[[ Exercise inputs, beginning ]]
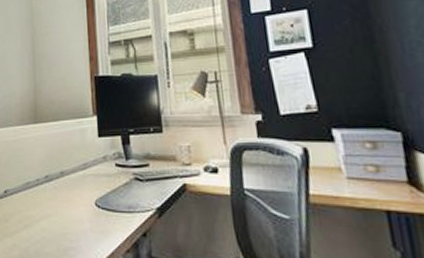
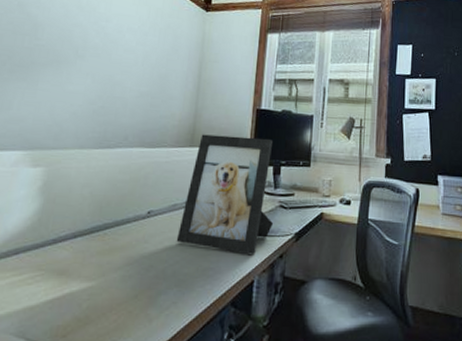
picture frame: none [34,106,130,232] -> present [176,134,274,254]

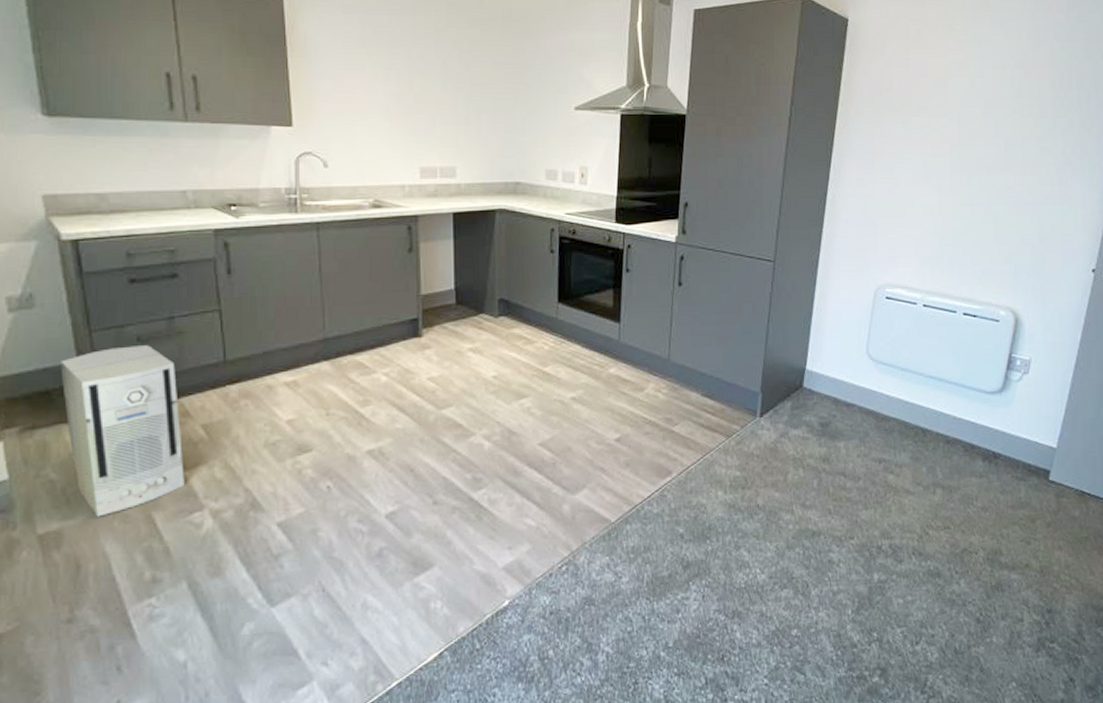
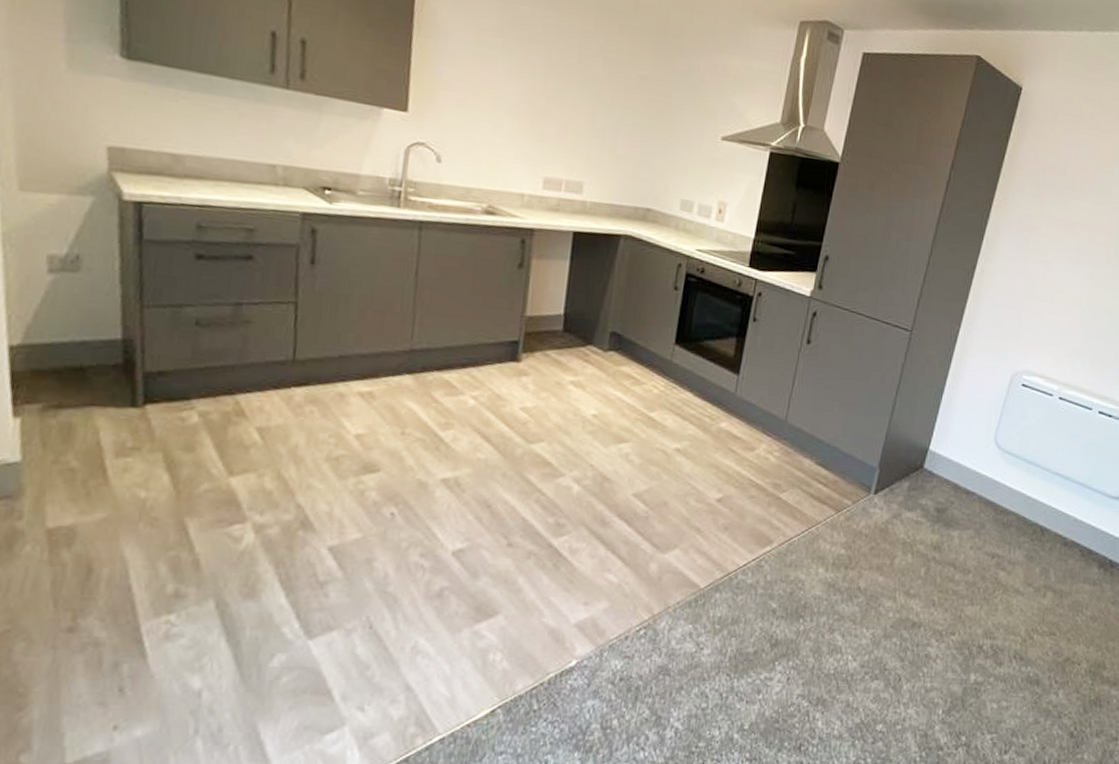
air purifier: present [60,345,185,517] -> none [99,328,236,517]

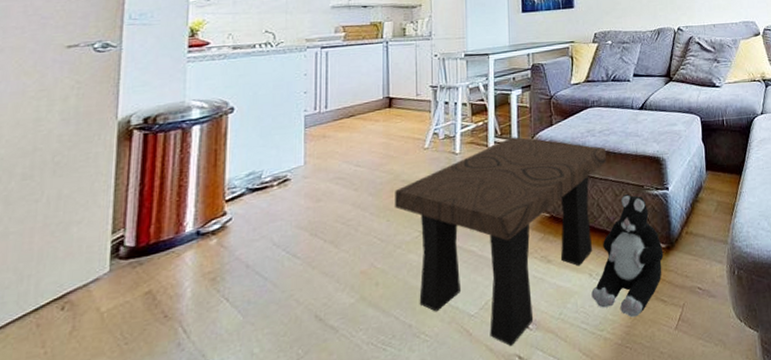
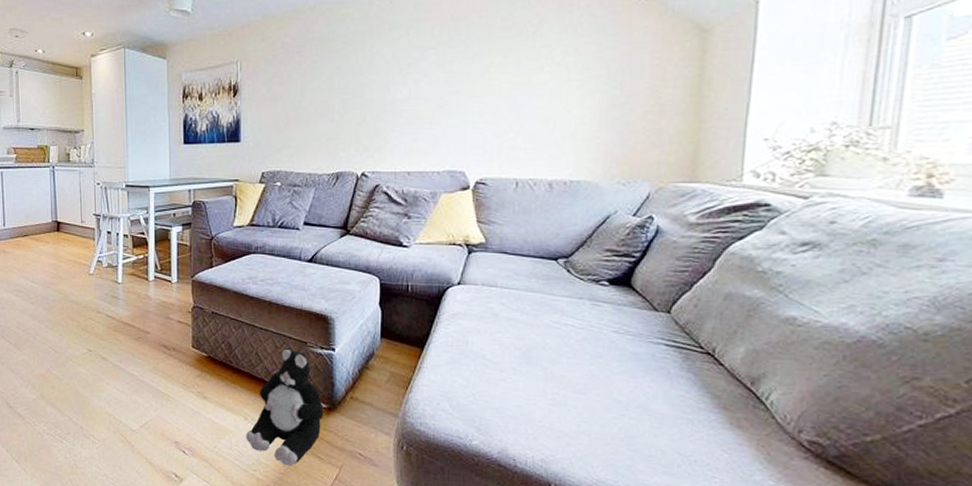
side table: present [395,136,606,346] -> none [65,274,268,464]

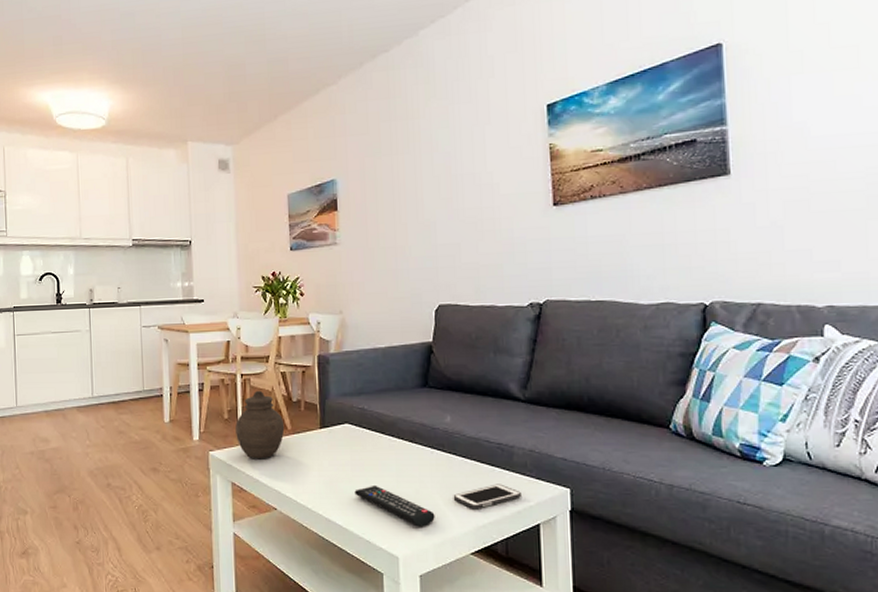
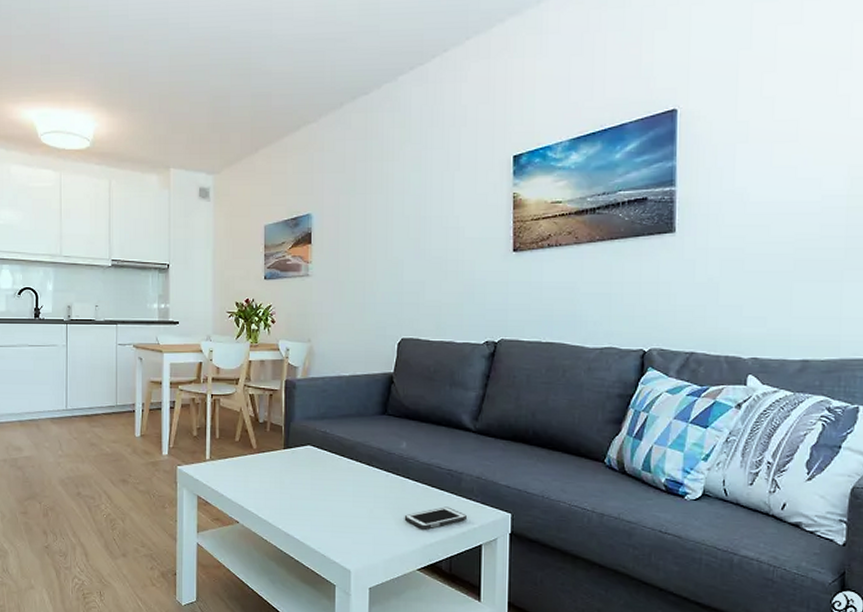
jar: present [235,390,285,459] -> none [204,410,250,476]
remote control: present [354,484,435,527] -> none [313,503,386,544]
[[ Exercise inputs, end ]]
[[ Exercise inputs, beginning ]]
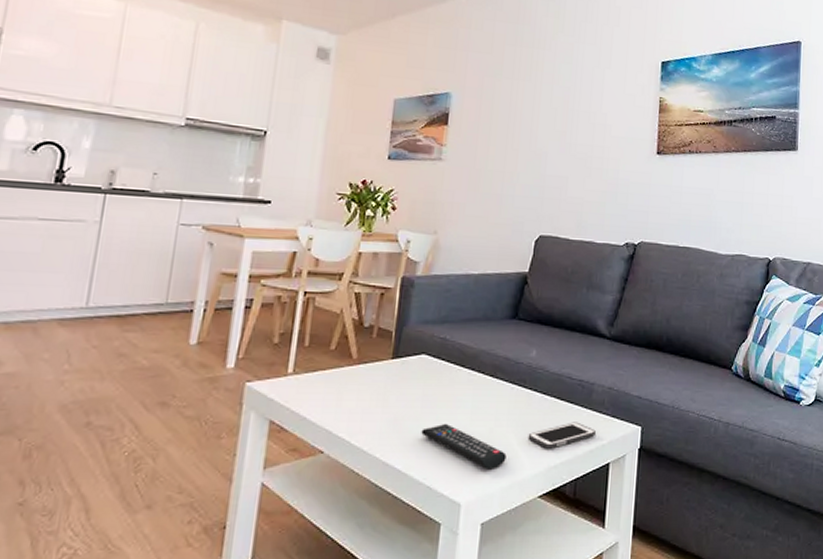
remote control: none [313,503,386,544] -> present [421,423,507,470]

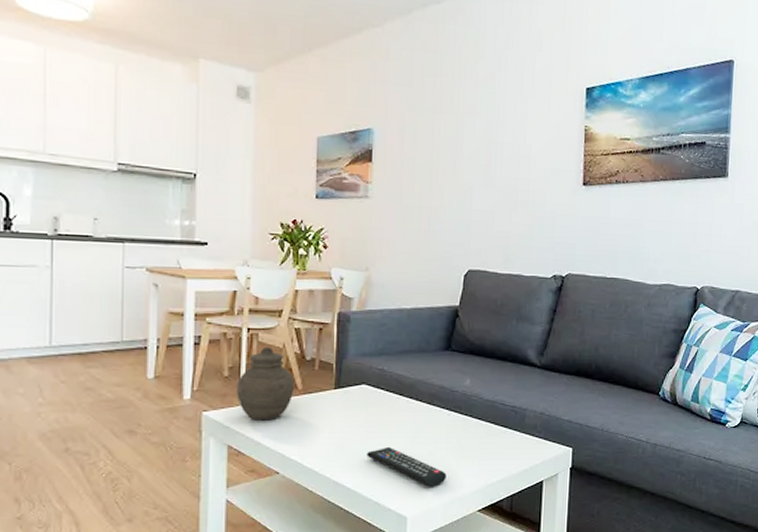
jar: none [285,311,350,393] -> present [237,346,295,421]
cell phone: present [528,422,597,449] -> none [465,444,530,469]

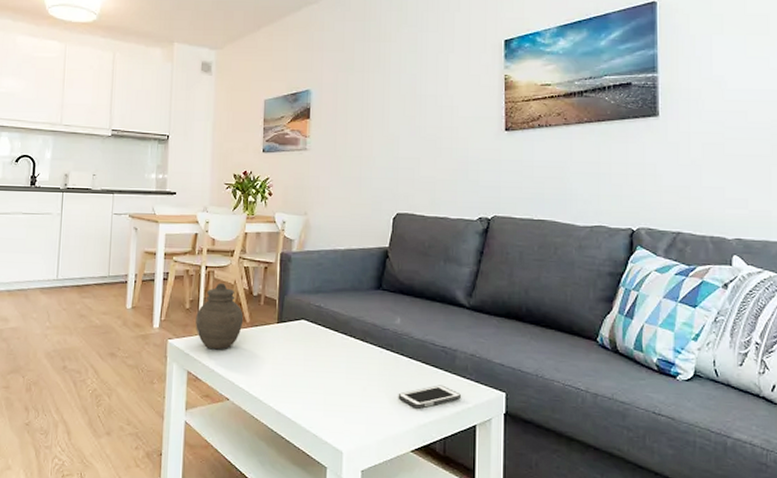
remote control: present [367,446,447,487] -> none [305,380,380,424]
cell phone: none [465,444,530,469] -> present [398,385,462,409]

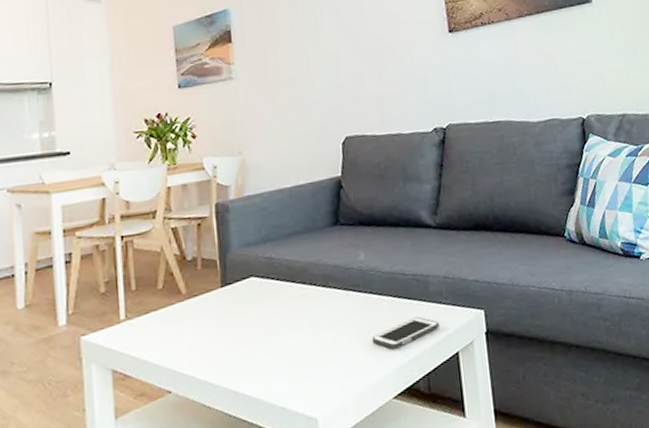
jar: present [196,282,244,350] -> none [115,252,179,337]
[[ Exercise inputs, end ]]
[[ Exercise inputs, beginning ]]
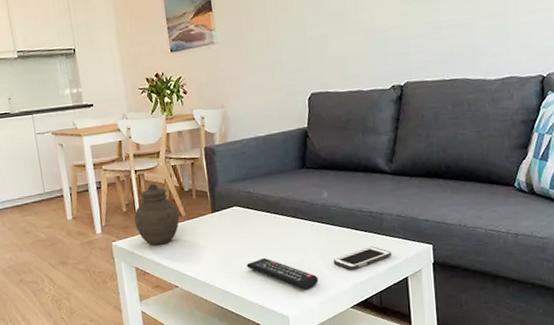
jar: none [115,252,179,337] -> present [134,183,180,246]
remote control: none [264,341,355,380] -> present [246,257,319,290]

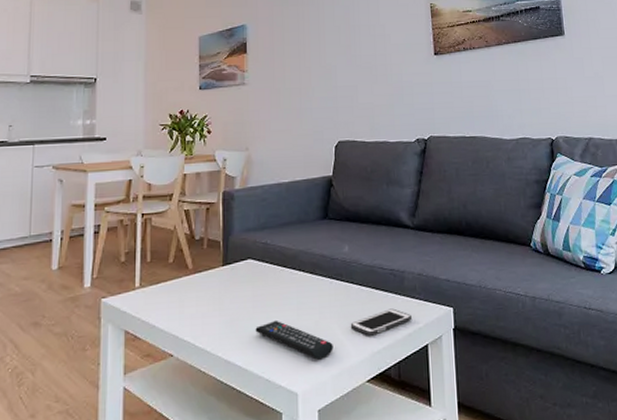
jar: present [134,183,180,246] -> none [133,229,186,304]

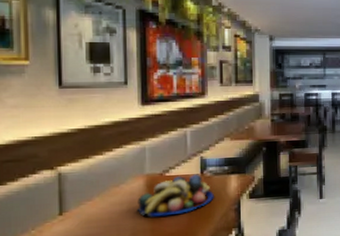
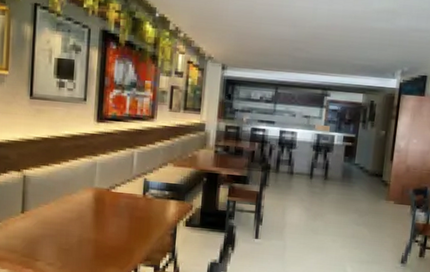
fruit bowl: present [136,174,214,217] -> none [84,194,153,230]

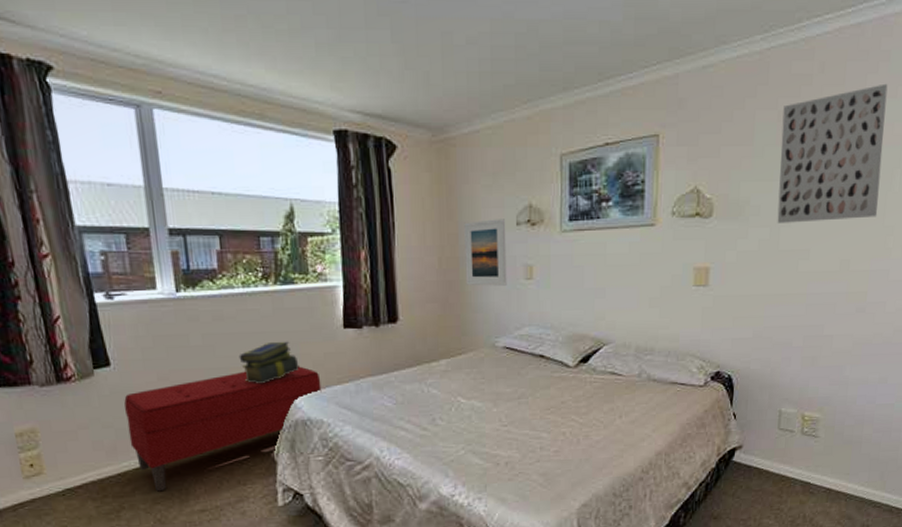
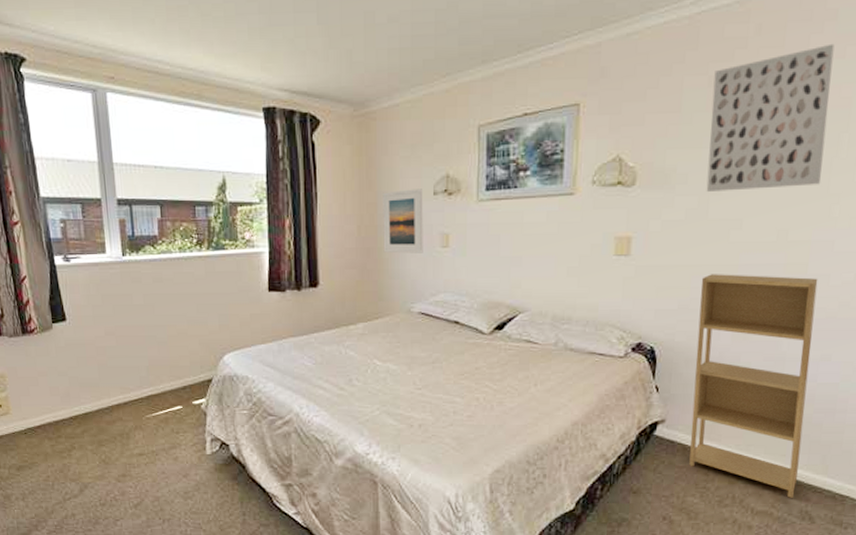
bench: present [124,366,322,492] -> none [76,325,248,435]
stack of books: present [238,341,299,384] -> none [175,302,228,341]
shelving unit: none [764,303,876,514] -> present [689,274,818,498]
[[ Exercise inputs, end ]]
• _What is needed_: What you give back should be only the lines of the records above, starting at the line with "bench: present [124,366,322,492]" and ending at the line with "shelving unit: none", restated word for word.

• _Response to this task_:
bench: present [124,366,322,492] -> none [76,325,248,435]
stack of books: present [238,341,299,384] -> none [175,302,228,341]
shelving unit: none [764,303,876,514] -> present [689,274,818,498]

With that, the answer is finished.